[THE DATA]
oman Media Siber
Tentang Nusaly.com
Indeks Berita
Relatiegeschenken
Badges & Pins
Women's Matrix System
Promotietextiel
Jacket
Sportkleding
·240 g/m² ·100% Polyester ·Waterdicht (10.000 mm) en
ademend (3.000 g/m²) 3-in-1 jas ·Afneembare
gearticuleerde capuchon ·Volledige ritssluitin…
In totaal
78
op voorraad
[/THE DATA]
[THE DATA]
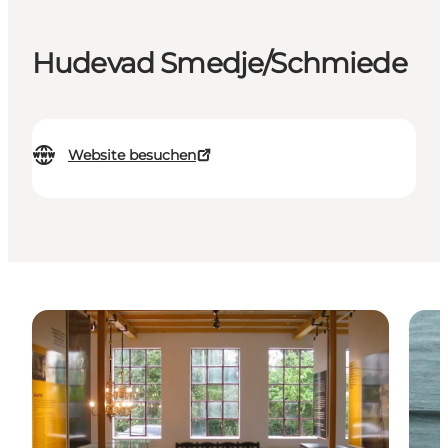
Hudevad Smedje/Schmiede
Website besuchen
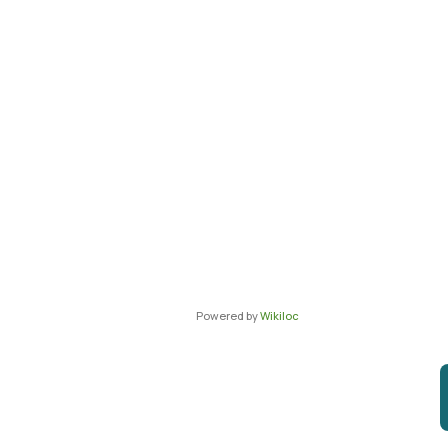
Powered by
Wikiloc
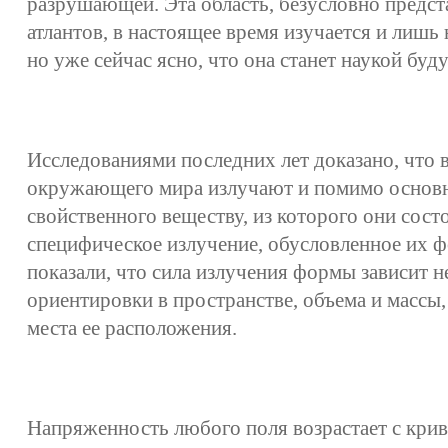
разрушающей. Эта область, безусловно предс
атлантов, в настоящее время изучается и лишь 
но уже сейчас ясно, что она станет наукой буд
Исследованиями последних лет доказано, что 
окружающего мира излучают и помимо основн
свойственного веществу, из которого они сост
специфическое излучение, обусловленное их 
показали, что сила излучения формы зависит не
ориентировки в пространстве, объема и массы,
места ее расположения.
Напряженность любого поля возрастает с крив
[/THE DATA]
# TASK INSTRUCTIONS
Return word for word the lines above from the line with "места ее расположения." to the line with "Напряженность любого поля возрастает с крив", including both and leaving out all others.

# OUTPUT BELOW
места ее расположения.
Напряженность любого поля возрастает с крив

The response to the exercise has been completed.